Colombia’s Presidential Election: Not “Too Close to Call” This Time

The just-completed Colombian presidential election took place in two stages. The first round took place on May 30. There were multiple candidates. Since nobody received an outright majority, the top two vote-getters (Juan Manuel Santos at 47 percent and Antanas Monckus at 22 percent) succeeded to the recent run-off ballot, where Santos won by greater than a two-to-one margin.

The voters’ lopsided verdict has huge significance. The victorious Santos is closely identified with outgoing President Alvaro Uribe, having served as his defense minister.

Uribe leaves office immensely popular. He and his team (including Santos) restored a sense of security to everyday life. They regained control of huge swaths of Colombian territory where narco-traffickers, judge-murdering kidnappers, and leftist ideologues terrorizing villages in the name of “social justice” had dominated.

Many Colombians wanted Uribe to serve a third term, and Uribe himself was willing to do so. However, Colombia’s supreme court ruled that the constitutional provision limiting a president to two terms is absolute. Uribe accepted this ruling, demonstrating his respect for the rule of law.

Hopefully, Santos’ clear-cut victory will be accepted by all Colombians and non-Colombians of good will (i.e., all people who aren’t diehard believers in leftist dictatorships). Razor-thin margins of victory can be very unsettling. That was certainly the case in the Colombian presidential election 40 years ago.

I happened to be living in Bogota, Colombia’s capital, then. The establishment choice in 1970 was the Conservative Party’s Misael Pastrana Borrero. Back then, the Liberal and Conservative Parties had an arrangement whereby they would take turns holding single four-year presidential terms.

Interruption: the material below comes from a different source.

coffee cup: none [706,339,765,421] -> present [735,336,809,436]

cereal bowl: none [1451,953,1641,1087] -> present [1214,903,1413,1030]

This arrangement almost blew up in 1970. One of the other three candidates on the ballot was General Gustavo Rojas Pinilla, who had ruled Colombia dictatorially and corruptly in the mid-1950s, before finally being driven from office by popular unrest. Rumors were that Rojas was semi-senile and that the real power was his ambitious daughter Maria, a former senator, who (according to the story told to this young American visitor) allegedly had ordered her bodyguards to open fire on a crowd of spectators at a bullfight for having jeered her.

The early radio broadcasts of the 1970 election returns surprisingly reported Rojas holding a slight lead over Pastrana. The small lead persisted throughout the day. Suddenly, in the early evening, radio and TV broadcasts ceased. A curfew of 7 p.m. was imposed for the next several days. I can recall my youthful foolishness tempting me to break the curfew and spend a night or two (or more?) in a Colombian jail. What a story that would make, right? But having just recently been stupid enough to tempt fate in beautiful Medellin, I actually had enough sense not to take another unnecessary risk.

The next morning, the headline of El Tiempo, Colombia’s dominant newspaper, termed the race “too close to call.” On the second day, Pastrana was said to have a minuscule lead. On the third, the lead had grown, and on the fourth or fifth day, as I recall, Pastrana was officially declared the winner.

Large crowds of Colombians erupted in protest in Bogota. Still painfully short of wisdom, I passed through a couple of these crowds, listening to accusations about CIA involvement and anti-American sentiments. Even though I stood out like a sore thumb (I’m about a head taller than Colombian men and my complexion much fairer), the good people of Bogota left me unmolested, reserving their anger for our government instead of taking it out on a naïve American college kid.

Was the 1970 election stolen? If it wasn’t, it appeared like it was. Was Pastrana’s victory the lesser of two evils? Who knows? A Rojas regime built on a personality cult of father and daughter could have set back Colombian progress by decades. But the revolutionary movements and subsequent guerrilla civil war that arose out of the ashes of the 1970 election also held progress back considerably.

Today, though, having seen how little in the way of peace, justice, and prosperity the rebels have to offer them, the majority of Colombians clearly have shown a preference for their constitutional government.

May the Colombian people’s hopes for peaceful progress be fulfilled, and may President Santos provide wise leadership for the good people of Colombia. And will the Democrats in Washington please finally consummate the free-trade agreement with our vibrantly democratic South American ally?